* **What to work on**: Leave out the pictures and transcribe the rest of the records exactly.

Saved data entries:

┌──

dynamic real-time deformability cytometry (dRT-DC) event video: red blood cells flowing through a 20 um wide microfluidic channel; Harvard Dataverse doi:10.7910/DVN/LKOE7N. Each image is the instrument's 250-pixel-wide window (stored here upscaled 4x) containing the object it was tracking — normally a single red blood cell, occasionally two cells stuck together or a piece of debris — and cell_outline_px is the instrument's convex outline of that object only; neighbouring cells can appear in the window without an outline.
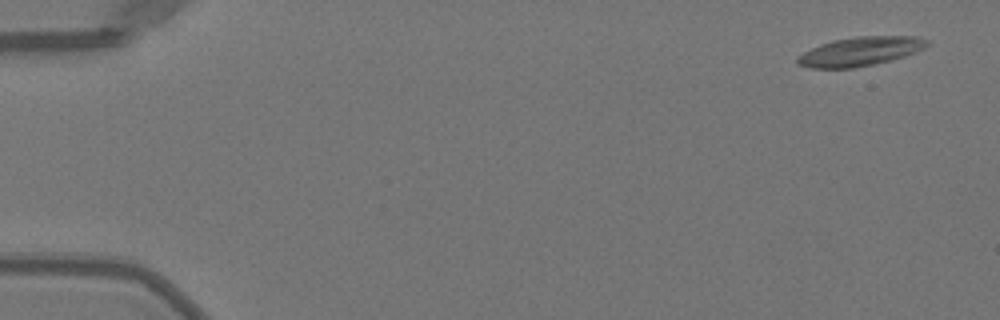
{"species": "Egyptian fruit bat (a non-hibernating species)", "species_latin": "Rousettus aegyptiacus", "temperature_condition": "warm", "stored_images_in_passage": 50, "camera_frame_rate_fps": 3000, "um_per_image_px": 0.085, "animal": {"sex": "female"}, "frame": {"image": 1, "passage_image": 1, "time_ms": 0.0, "image_size_px": [1000, 320], "cell_outline_px": [[928, 44], [924, 48], [916, 52], [892, 60], [852, 68], [808, 68], [796, 64], [796, 56], [820, 44], [832, 40], [856, 36], [916, 36], [928, 40]], "centroid_in_image_um": [73.08, 4.37], "position_along_channel_um": 11.9, "area_um2": 21.96}}
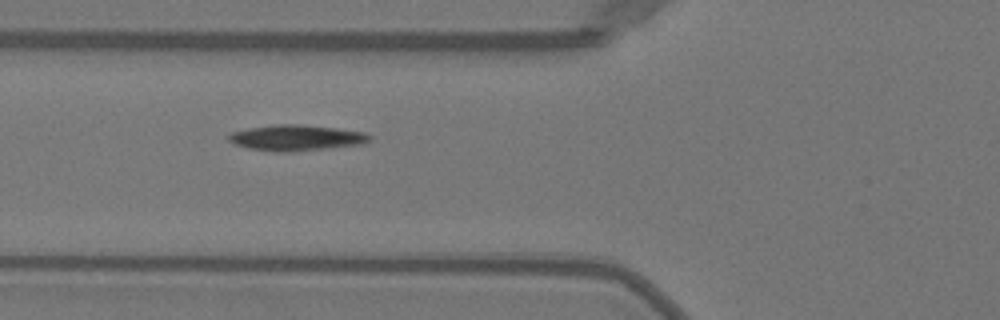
{"frame": {"image": 2, "passage_image": 18, "time_ms": 5.667, "image_size_px": [1000, 320], "cell_outline_px": [[372, 136], [364, 144], [292, 152], [276, 152], [248, 148], [236, 144], [228, 140], [228, 136], [232, 132], [248, 128], [276, 124], [296, 124], [336, 128], [364, 132]], "centroid_in_image_um": [25.18, 11.71], "position_along_channel_um": 100.6, "area_um2": 21.1}}
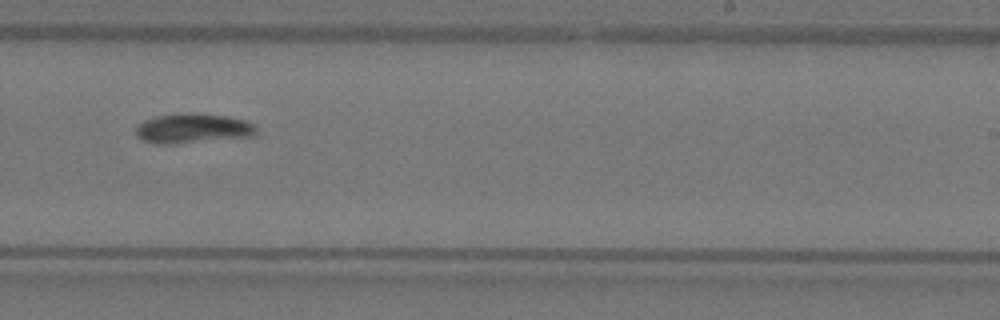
{"frame": {"image": 3, "passage_image": 31, "time_ms": 10.0, "image_size_px": [1000, 320], "cell_outline_px": [[256, 136], [176, 144], [156, 144], [140, 140], [136, 136], [136, 124], [144, 120], [156, 116], [180, 112], [184, 112], [224, 116], [244, 120], [252, 124], [256, 128]], "centroid_in_image_um": [16.32, 10.93], "position_along_channel_um": 272.7, "area_um2": 21.15}}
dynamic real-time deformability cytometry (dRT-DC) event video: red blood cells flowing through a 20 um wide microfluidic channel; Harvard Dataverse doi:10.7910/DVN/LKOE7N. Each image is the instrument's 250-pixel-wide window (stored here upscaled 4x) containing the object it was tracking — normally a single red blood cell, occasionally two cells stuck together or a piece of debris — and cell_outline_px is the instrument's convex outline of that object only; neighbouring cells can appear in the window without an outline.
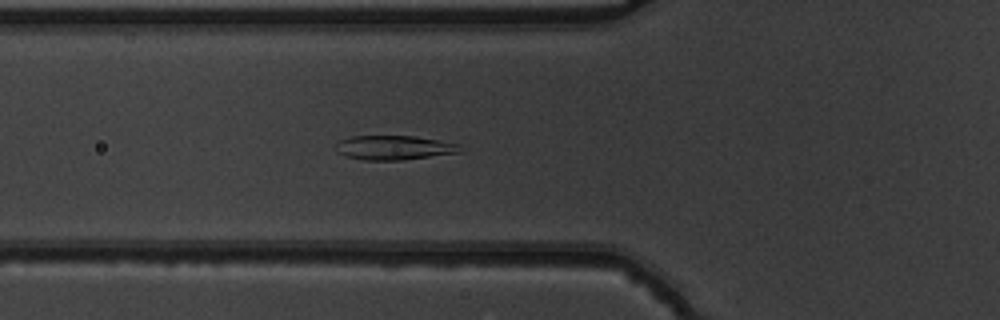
{"species": "common noctule bat (a hibernating species)", "species_latin": "Nyctalus noctula", "temperature_condition": "warm", "stored_images_in_passage": 53, "camera_frame_rate_fps": 3000, "um_per_image_px": 0.085, "animal": {"sex": "male", "body_mass_g": 19.5, "forearm_length_mm": 54.6}, "frame": {"image": 1, "passage_image": 20, "time_ms": 6.333, "image_size_px": [1000, 320], "cell_outline_px": [[460, 152], [404, 160], [364, 160], [344, 156], [336, 152], [336, 144], [340, 140], [352, 136], [412, 136], [460, 144]], "centroid_in_image_um": [33.44, 12.56], "position_along_channel_um": 92.4, "area_um2": 17.51}}
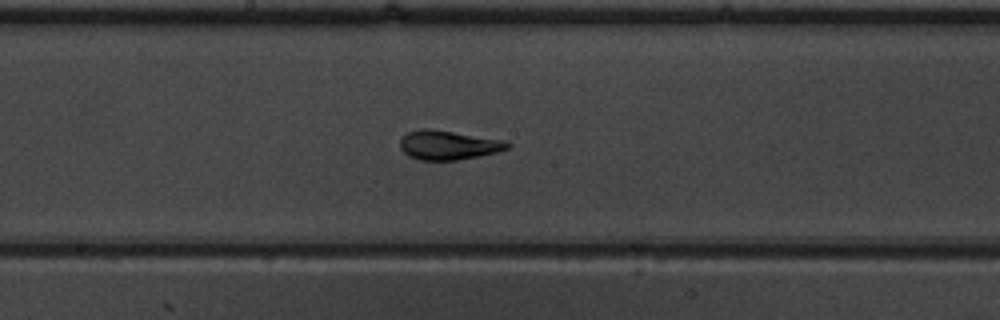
{"frame": {"image": 2, "passage_image": 29, "time_ms": 9.333, "image_size_px": [1000, 320], "cell_outline_px": [[512, 144], [508, 148], [496, 152], [480, 156], [456, 160], [420, 160], [408, 156], [400, 148], [400, 140], [408, 132], [420, 128], [428, 128], [504, 140]], "centroid_in_image_um": [38.09, 12.33], "position_along_channel_um": 210.1, "area_um2": 18.21}}
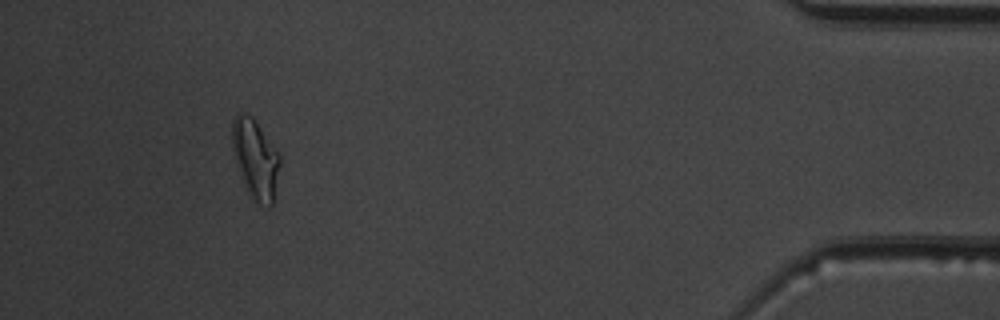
{"frame": {"image": 3, "passage_image": 49, "time_ms": 16.0, "image_size_px": [1000, 320], "cell_outline_px": [[280, 164], [272, 204], [268, 208], [252, 200], [248, 196], [232, 148], [232, 120], [240, 112], [252, 116], [280, 152]], "centroid_in_image_um": [21.72, 13.51], "position_along_channel_um": 413.5, "area_um2": 22.08}, "authors_computed_cell_mechanics": {"area_um2": 19.0162, "velocity_mm_per_s": 3.9131, "shape_relaxation_time_tau1_ms": 5.6988, "shape_relaxation_time_tau2_ms": 1.0238, "deformation_change_tau1": 0.1977, "deformation_change_tau2": 0.0585}}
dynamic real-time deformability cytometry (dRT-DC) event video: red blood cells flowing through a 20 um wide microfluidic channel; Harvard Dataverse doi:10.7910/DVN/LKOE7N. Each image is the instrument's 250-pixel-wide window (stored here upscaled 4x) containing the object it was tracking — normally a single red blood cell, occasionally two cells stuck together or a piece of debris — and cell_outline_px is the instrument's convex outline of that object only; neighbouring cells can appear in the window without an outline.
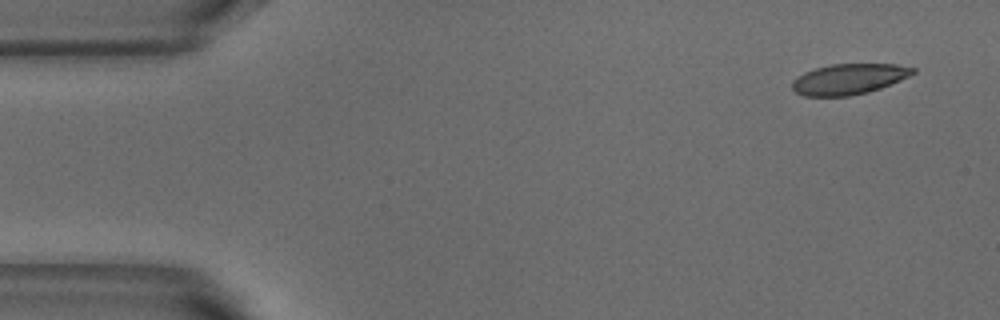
{"species": "common noctule bat (a hibernating species)", "species_latin": "Nyctalus noctula", "temperature_condition": "warm", "stored_images_in_passage": 2, "camera_frame_rate_fps": 3000, "um_per_image_px": 0.085, "animal": {"sex": "male", "body_mass_g": 18.8}, "frame": {"image": 1, "passage_image": 1, "time_ms": 0.0, "image_size_px": [1000, 320], "cell_outline_px": [[916, 72], [900, 80], [880, 88], [868, 92], [848, 96], [804, 96], [796, 92], [792, 88], [792, 80], [804, 72], [816, 68], [832, 64], [896, 64], [916, 68]], "centroid_in_image_um": [72.14, 6.72], "position_along_channel_um": 12.9, "area_um2": 21.44}}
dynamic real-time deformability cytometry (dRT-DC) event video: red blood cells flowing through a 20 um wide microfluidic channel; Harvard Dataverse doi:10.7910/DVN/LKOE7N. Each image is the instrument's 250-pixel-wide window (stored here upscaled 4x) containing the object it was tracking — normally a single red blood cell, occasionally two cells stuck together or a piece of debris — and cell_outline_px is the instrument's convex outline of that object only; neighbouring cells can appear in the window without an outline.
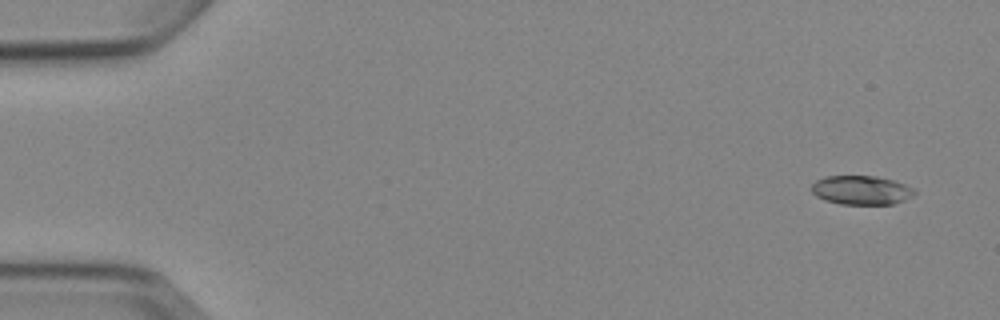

└──

* **Exercise solution**:
dynamic real-time deformability cytometry (dRT-DC) event video: red blood cells flowing through a 20 um wide microfluidic channel; Harvard Dataverse doi:10.7910/DVN/LKOE7N. Each image is the instrument's 250-pixel-wide window (stored here upscaled 4x) containing the object it was tracking — normally a single red blood cell, occasionally two cells stuck together or a piece of debris — and cell_outline_px is the instrument's convex outline of that object only; neighbouring cells can appear in the window without an outline.
{"species": "Egyptian fruit bat (a non-hibernating species)", "species_latin": "Rousettus aegyptiacus", "temperature_condition": "warm", "stored_images_in_passage": 50, "camera_frame_rate_fps": 3000, "um_per_image_px": 0.085, "animal": {"sex": "female"}, "frame": {"image": 1, "passage_image": 1, "time_ms": 0.0, "image_size_px": [1000, 320], "cell_outline_px": [[928, 44], [924, 48], [916, 52], [892, 60], [852, 68], [808, 68], [796, 64], [796, 56], [820, 44], [832, 40], [856, 36], [916, 36], [928, 40]], "centroid_in_image_um": [73.08, 4.37], "position_along_channel_um": 11.9, "area_um2": 21.96}}
{"frame": {"image": 2, "passage_image": 18, "time_ms": 5.667, "image_size_px": [1000, 320], "cell_outline_px": [[372, 136], [364, 144], [292, 152], [276, 152], [248, 148], [236, 144], [228, 140], [228, 136], [232, 132], [248, 128], [276, 124], [296, 124], [336, 128], [364, 132]], "centroid_in_image_um": [25.18, 11.71], "position_along_channel_um": 100.6, "area_um2": 21.1}}
{"frame": {"image": 3, "passage_image": 31, "time_ms": 10.0, "image_size_px": [1000, 320], "cell_outline_px": [[256, 136], [176, 144], [156, 144], [140, 140], [136, 136], [136, 124], [144, 120], [156, 116], [180, 112], [184, 112], [224, 116], [244, 120], [252, 124], [256, 128]], "centroid_in_image_um": [16.32, 10.93], "position_along_channel_um": 272.7, "area_um2": 21.15}}
dynamic real-time deformability cytometry (dRT-DC) event video: red blood cells flowing through a 20 um wide microfluidic channel; Harvard Dataverse doi:10.7910/DVN/LKOE7N. Each image is the instrument's 250-pixel-wide window (stored here upscaled 4x) containing the object it was tracking — normally a single red blood cell, occasionally two cells stuck together or a piece of debris — and cell_outline_px is the instrument's convex outline of that object only; neighbouring cells can appear in the window without an outline.
{"species": "common noctule bat (a hibernating species)", "species_latin": "Nyctalus noctula", "temperature_condition": "warm", "stored_images_in_passage": 53, "camera_frame_rate_fps": 3000, "um_per_image_px": 0.085, "animal": {"sex": "male", "body_mass_g": 19.5, "forearm_length_mm": 54.6}, "frame": {"image": 1, "passage_image": 20, "time_ms": 6.333, "image_size_px": [1000, 320], "cell_outline_px": [[460, 152], [404, 160], [364, 160], [344, 156], [336, 152], [336, 144], [340, 140], [352, 136], [412, 136], [460, 144]], "centroid_in_image_um": [33.44, 12.56], "position_along_channel_um": 92.4, "area_um2": 17.51}}
{"frame": {"image": 2, "passage_image": 29, "time_ms": 9.333, "image_size_px": [1000, 320], "cell_outline_px": [[512, 144], [508, 148], [496, 152], [480, 156], [456, 160], [420, 160], [408, 156], [400, 148], [400, 140], [408, 132], [420, 128], [428, 128], [504, 140]], "centroid_in_image_um": [38.09, 12.33], "position_along_channel_um": 210.1, "area_um2": 18.21}}
{"frame": {"image": 3, "passage_image": 49, "time_ms": 16.0, "image_size_px": [1000, 320], "cell_outline_px": [[280, 164], [272, 204], [268, 208], [252, 200], [248, 196], [232, 148], [232, 120], [240, 112], [252, 116], [280, 152]], "centroid_in_image_um": [21.72, 13.51], "position_along_channel_um": 413.5, "area_um2": 22.08}, "authors_computed_cell_mechanics": {"area_um2": 19.0162, "velocity_mm_per_s": 3.9131, "shape_relaxation_time_tau1_ms": 5.6988, "shape_relaxation_time_tau2_ms": 1.0238, "deformation_change_tau1": 0.1977, "deformation_change_tau2": 0.0585}}
dynamic real-time deformability cytometry (dRT-DC) event video: red blood cells flowing through a 20 um wide microfluidic channel; Harvard Dataverse doi:10.7910/DVN/LKOE7N. Each image is the instrument's 250-pixel-wide window (stored here upscaled 4x) containing the object it was tracking — normally a single red blood cell, occasionally two cells stuck together or a piece of debris — and cell_outline_px is the instrument's convex outline of that object only; neighbouring cells can appear in the window without an outline.
{"species": "common noctule bat (a hibernating species)", "species_latin": "Nyctalus noctula", "temperature_condition": "warm", "stored_images_in_passage": 2, "camera_frame_rate_fps": 3000, "um_per_image_px": 0.085, "animal": {"sex": "male", "body_mass_g": 18.8}, "frame": {"image": 1, "passage_image": 1, "time_ms": 0.0, "image_size_px": [1000, 320], "cell_outline_px": [[916, 72], [900, 80], [880, 88], [868, 92], [848, 96], [804, 96], [796, 92], [792, 88], [792, 80], [804, 72], [816, 68], [832, 64], [896, 64], [916, 68]], "centroid_in_image_um": [72.14, 6.72], "position_along_channel_um": 12.9, "area_um2": 21.44}}
dynamic real-time deformability cytometry (dRT-DC) event video: red blood cells flowing through a 20 um wide microfluidic channel; Harvard Dataverse doi:10.7910/DVN/LKOE7N. Each image is the instrument's 250-pixel-wide window (stored here upscaled 4x) containing the object it was tracking — normally a single red blood cell, occasionally two cells stuck together or a piece of debris — and cell_outline_px is the instrument's convex outline of that object only; neighbouring cells can appear in the window without an outline.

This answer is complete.